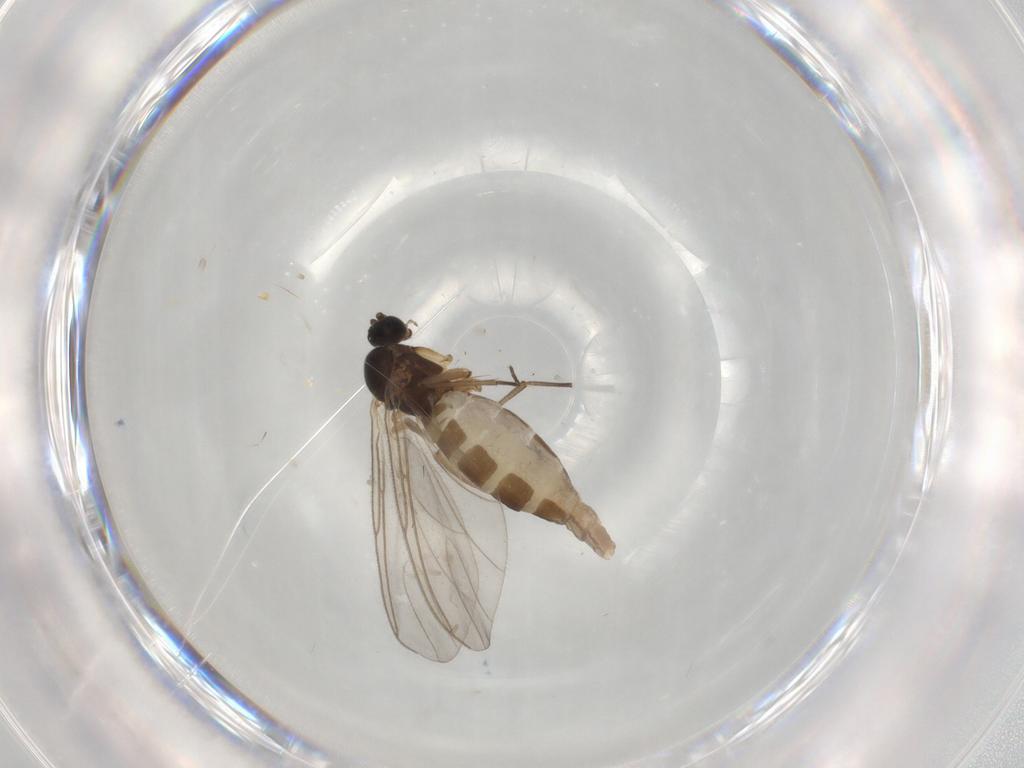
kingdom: Animalia
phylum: Arthropoda
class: Insecta
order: Diptera
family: Sciaridae
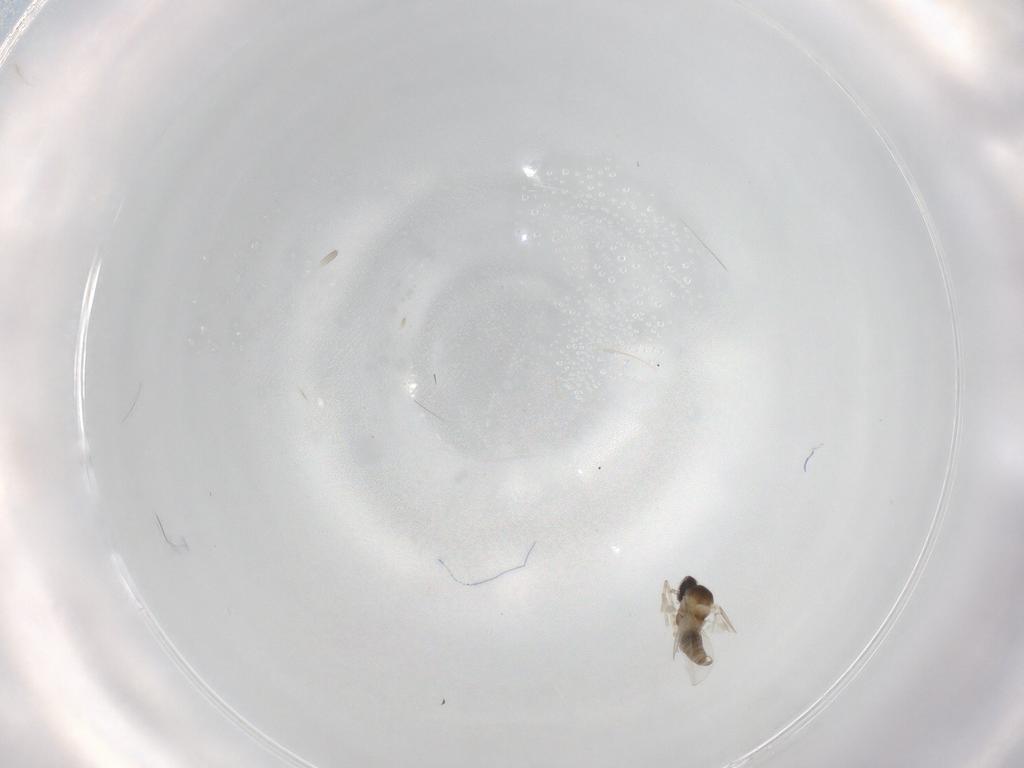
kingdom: Animalia
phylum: Arthropoda
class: Insecta
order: Diptera
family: Cecidomyiidae
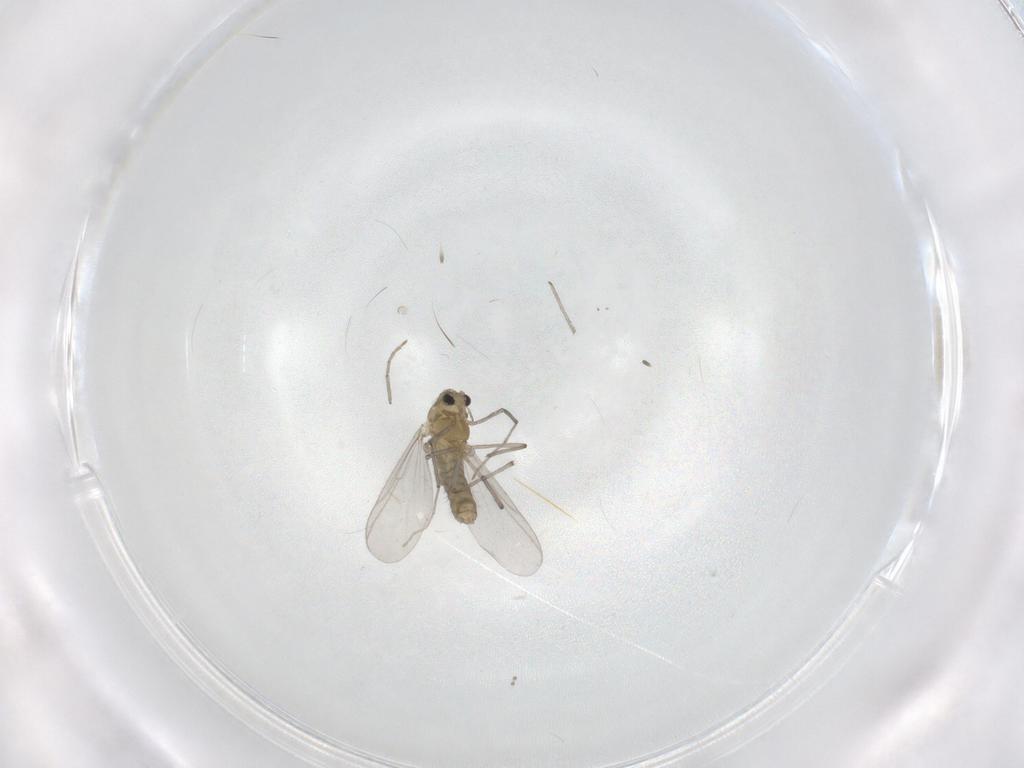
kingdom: Animalia
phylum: Arthropoda
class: Insecta
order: Diptera
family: Chironomidae
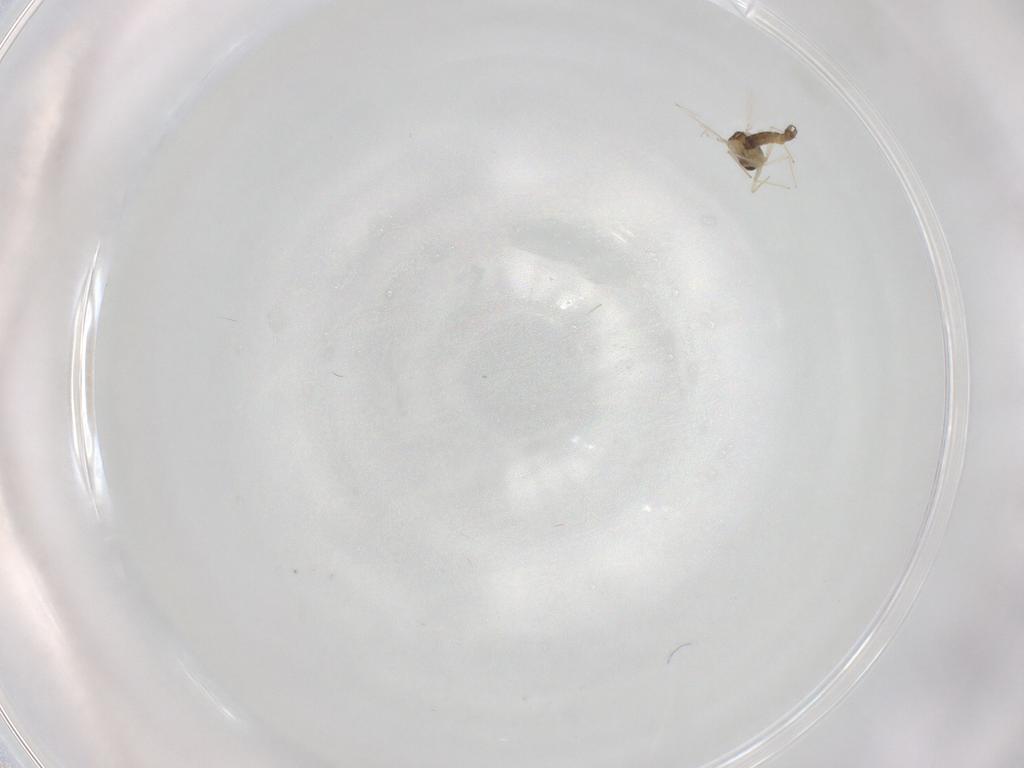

* * * *

TASK TO CARRY OUT — Express the lines from the one containing "family: Sciaridae" through the end of the entries as a JSON list of strings, one string per line, with blank lines and the pictures left out.

RESULT —
[
  "family: Sciaridae",
  "kingdom: Animalia",
  "phylum: Arthropoda",
  "class: Insecta",
  "order: Diptera",
  "family: Cecidomyiidae",
  "kingdom: Animalia",
  "phylum: Arthropoda",
  "class: Insecta",
  "order: Diptera",
  "family: Chironomidae"
]